Start of Provided records

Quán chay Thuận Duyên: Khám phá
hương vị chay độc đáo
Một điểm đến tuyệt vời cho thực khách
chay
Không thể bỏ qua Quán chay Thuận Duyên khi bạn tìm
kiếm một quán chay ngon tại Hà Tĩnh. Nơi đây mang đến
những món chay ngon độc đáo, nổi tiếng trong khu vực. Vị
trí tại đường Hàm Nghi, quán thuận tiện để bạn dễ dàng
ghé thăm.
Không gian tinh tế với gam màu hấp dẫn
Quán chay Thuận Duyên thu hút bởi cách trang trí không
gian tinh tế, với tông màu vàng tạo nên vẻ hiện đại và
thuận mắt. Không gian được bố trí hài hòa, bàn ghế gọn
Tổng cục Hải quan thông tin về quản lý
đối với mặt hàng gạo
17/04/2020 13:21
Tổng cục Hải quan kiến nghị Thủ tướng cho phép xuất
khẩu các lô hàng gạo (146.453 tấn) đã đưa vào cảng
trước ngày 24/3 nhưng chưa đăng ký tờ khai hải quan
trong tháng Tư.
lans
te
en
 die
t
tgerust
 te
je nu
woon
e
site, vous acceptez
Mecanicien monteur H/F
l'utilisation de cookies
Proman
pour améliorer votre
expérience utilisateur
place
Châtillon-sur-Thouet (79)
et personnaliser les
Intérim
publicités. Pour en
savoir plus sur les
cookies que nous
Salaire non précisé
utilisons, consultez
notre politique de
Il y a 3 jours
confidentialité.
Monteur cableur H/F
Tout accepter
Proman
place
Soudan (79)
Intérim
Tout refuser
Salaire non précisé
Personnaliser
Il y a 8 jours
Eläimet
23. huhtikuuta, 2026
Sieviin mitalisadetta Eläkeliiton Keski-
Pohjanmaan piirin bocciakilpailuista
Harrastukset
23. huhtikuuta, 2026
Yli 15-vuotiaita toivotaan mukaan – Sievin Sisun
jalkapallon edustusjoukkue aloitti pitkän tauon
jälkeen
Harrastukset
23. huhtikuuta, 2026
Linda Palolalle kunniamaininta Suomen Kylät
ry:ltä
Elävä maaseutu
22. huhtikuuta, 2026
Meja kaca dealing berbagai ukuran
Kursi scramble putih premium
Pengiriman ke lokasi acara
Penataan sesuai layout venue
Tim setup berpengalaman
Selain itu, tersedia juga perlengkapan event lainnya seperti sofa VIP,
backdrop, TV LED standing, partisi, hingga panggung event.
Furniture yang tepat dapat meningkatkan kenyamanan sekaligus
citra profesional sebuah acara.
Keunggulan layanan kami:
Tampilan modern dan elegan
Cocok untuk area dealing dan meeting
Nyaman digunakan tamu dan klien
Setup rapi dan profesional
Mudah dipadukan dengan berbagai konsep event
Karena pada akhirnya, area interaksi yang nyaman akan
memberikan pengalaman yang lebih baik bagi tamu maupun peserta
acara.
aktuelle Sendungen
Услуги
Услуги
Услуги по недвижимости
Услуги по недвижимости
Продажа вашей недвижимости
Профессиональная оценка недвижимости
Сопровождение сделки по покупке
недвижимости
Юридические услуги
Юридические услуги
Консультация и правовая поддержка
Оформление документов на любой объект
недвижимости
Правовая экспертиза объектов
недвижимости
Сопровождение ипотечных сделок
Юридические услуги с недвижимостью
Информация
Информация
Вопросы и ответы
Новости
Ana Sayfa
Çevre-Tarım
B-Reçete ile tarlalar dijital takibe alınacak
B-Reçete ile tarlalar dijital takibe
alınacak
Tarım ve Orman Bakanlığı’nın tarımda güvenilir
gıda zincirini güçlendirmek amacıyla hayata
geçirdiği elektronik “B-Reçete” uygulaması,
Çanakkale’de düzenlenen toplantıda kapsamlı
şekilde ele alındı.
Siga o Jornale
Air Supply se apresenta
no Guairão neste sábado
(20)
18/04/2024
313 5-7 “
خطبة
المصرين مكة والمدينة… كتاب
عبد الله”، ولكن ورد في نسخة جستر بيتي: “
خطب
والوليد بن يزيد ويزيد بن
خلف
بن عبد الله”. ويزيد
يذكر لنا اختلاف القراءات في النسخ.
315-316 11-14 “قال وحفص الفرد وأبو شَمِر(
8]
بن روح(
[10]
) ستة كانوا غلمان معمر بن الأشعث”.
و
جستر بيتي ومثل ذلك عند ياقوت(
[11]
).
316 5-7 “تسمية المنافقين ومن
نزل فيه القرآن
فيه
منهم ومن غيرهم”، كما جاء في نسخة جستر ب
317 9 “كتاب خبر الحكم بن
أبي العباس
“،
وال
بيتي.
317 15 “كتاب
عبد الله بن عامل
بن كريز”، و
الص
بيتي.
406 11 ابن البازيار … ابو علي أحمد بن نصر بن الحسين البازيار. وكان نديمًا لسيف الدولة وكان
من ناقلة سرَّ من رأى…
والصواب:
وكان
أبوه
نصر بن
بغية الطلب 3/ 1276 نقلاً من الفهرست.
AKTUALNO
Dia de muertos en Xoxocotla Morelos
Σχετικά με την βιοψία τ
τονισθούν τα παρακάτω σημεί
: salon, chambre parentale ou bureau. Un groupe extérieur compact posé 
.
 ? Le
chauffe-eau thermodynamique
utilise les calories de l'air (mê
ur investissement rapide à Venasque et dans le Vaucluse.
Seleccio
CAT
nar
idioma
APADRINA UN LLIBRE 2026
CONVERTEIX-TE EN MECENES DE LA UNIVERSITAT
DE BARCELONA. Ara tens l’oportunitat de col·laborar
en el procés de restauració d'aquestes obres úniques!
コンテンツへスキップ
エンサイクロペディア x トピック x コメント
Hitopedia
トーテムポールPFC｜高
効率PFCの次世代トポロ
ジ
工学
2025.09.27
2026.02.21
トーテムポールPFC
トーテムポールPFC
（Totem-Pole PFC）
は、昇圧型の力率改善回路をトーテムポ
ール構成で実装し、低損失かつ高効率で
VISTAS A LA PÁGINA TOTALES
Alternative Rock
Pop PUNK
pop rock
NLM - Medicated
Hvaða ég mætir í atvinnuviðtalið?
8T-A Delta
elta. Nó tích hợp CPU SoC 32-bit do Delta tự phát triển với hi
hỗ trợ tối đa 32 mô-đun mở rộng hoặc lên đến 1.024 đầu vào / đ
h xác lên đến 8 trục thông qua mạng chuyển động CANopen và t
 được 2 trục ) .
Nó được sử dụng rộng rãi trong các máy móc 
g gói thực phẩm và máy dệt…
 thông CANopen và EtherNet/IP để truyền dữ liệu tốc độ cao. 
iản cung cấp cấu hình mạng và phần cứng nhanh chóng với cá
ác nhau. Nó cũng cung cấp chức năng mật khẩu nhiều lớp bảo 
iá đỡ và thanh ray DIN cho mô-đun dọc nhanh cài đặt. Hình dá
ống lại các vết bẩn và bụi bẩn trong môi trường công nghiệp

End of Provided records

Work required
Go through the data above from its first line and copy each line exactly, stopping once the line with "Quán chay Thuận Duyên thu" has been copied.

Exercise output
Quán chay Thuận Duyên: Khám phá
hương vị chay độc đáo
Một điểm đến tuyệt vời cho thực khách
chay
Không thể bỏ qua Quán chay Thuận Duyên khi bạn tìm
kiếm một quán chay ngon tại Hà Tĩnh. Nơi đây mang đến
những món chay ngon độc đáo, nổi tiếng trong khu vực. Vị
trí tại đường Hàm Nghi, quán thuận tiện để bạn dễ dàng
ghé thăm.
Không gian tinh tế với gam màu hấp dẫn
Quán chay Thuận Duyên thu hút bởi cách trang trí không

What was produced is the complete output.